Request –
Only a number is wanted here, namely how many lines of the data contain the string "property".

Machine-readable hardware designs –
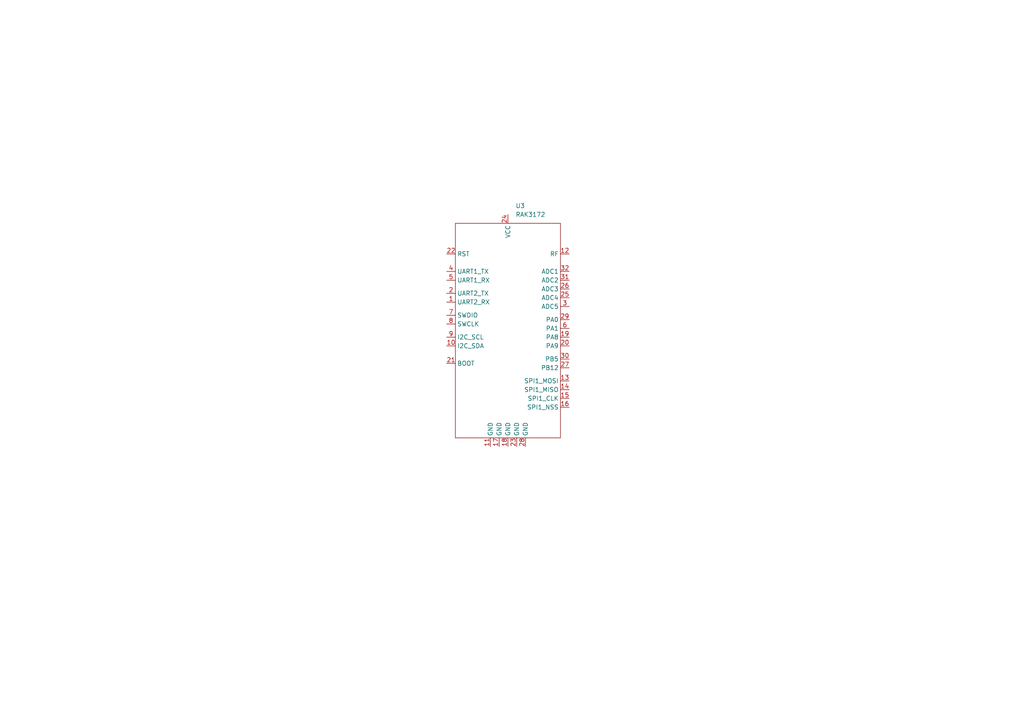
<source format=kicad_sch>
(kicad_sch
	(version 20231120)
	(generator "eeschema")
	(generator_version "8.0")
	(uuid "b5c6b718-5e9c-4057-a439-c40144efa617")
	(paper "A4")
	
	(symbol
		(lib_id "RAK3172:RAK3172")
		(at 132.08 64.77 0)
		(unit 1)
		(exclude_from_sim no)
		(in_bom yes)
		(on_board yes)
		(dnp no)
		(fields_autoplaced yes)
		(uuid "c8ccfe92-5ded-4aa8-aa93-8dc22d20dddf")
		(property "Reference" "U3"
			(at 149.5141 59.69 0)
			(effects
				(font
					(size 1.27 1.27)
				)
				(justify left)
			)
		)
		(property "Value" "RAK3172"
			(at 149.5141 62.23 0)
			(effects
				(font
					(size 1.27 1.27)
				)
				(justify left)
			)
		)
		(property "Footprint" ""
			(at 132.08 64.77 0)
			(effects
				(font
					(size 1.27 1.27)
				)
				(hide yes)
			)
		)
		(property "Datasheet" ""
			(at 132.08 64.77 0)
			(effects
				(font
					(size 1.27 1.27)
				)
				(hide yes)
			)
		)
		(property "Description" ""
			(at 132.08 64.77 0)
			(effects
				(font
					(size 1.27 1.27)
				)
				(hide yes)
			)
		)
		(pin "9"
			(uuid "41cdace5-204b-404e-a48a-c0177006f042")
		)
		(pin "31"
			(uuid "d96f4825-3d4a-4ffa-becd-e7b2d383188c")
		)
		(pin "16"
			(uuid "c165adbd-bdb2-447c-b91a-280bc6be5502")
		)
		(pin "15"
			(uuid "222e745f-1711-43fd-8306-7f3d98b11755")
		)
		(pin "14"
			(uuid "6d58cbdc-8360-4c4e-9607-709c15c5341b")
		)
		(pin "13"
			(uuid "541c23ce-bfbe-4646-9a70-ec4dbc425029")
		)
		(pin "12"
			(uuid "d66422c9-fe0a-4a24-9b3f-0e95d335d051")
		)
		(pin "11"
			(uuid "a502c627-315f-4019-9279-651a4abafe47")
		)
		(pin "10"
			(uuid "e0a7dd7e-2221-490e-8001-d0282ee6d7eb")
		)
		(pin "32"
			(uuid "23d482ec-5fd8-4cc8-b513-d8e7d1410699")
		)
		(pin "1"
			(uuid "894c8f28-7dc5-4799-b4c1-14dfe8f4c498")
		)
		(pin "19"
			(uuid "cf0eefb8-376c-42ce-a235-77c04f7ebc10")
		)
		(pin "24"
			(uuid "787deabf-6e55-4036-815f-45a7085caca8")
		)
		(pin "28"
			(uuid "597fbe5d-ba1a-48fd-93ab-5be6246dd09c")
		)
		(pin "20"
			(uuid "18f78d02-49ae-43d8-ae78-ad4efe62aabe")
		)
		(pin "17"
			(uuid "50337b73-7580-4338-9818-a6c7bd633195")
		)
		(pin "29"
			(uuid "a7313dfa-01e8-4d9d-a4b1-2057374d9efa")
		)
		(pin "6"
			(uuid "bb8f83ff-99b5-4e2a-87a4-3fa907fca9cc")
		)
		(pin "18"
			(uuid "6092e38e-9f9e-4d99-b51b-0c16267ccb96")
		)
		(pin "2"
			(uuid "53304500-dd18-4542-99d9-8e8e204984f2")
		)
		(pin "5"
			(uuid "a2a7539a-6831-451a-8171-cd838d396477")
		)
		(pin "4"
			(uuid "a96314eb-6e1f-4545-91b8-5572f29a1798")
		)
		(pin "22"
			(uuid "61a32c77-4c09-43bf-9360-743ec648282c")
		)
		(pin "21"
			(uuid "d20b996b-40f5-4db8-9bde-78c44f367efe")
		)
		(pin "7"
			(uuid "13761dbb-655d-4dab-90e4-3d3278042734")
		)
		(pin "27"
			(uuid "955ea0c5-8568-4789-9ea5-d4e5568134b6")
		)
		(pin "25"
			(uuid "9e547a92-1790-4cbb-8210-edc788646870")
		)
		(pin "3"
			(uuid "c6c33e00-bd36-47d6-b354-9ad129625a26")
		)
		(pin "26"
			(uuid "f42d52ac-b3dc-44b8-8b7f-908fda942e1a")
		)
		(pin "30"
			(uuid "cf96080b-acdc-4810-9f5c-ee0862cb35f1")
		)
		(pin "23"
			(uuid "80455080-6b22-4da8-a118-b94ea63509a0")
		)
		(pin "8"
			(uuid "12f68b57-59b3-42db-9695-f5bfae46ac72")
		)
		(instances
			(project ""
				(path "/e0ffc31c-24f5-4303-8af9-d0625c9ddd62/2f968173-500b-405d-91c1-1d157a663cec"
					(reference "U3")
					(unit 1)
				)
			)
		)
	)
)

</source>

Response below –
5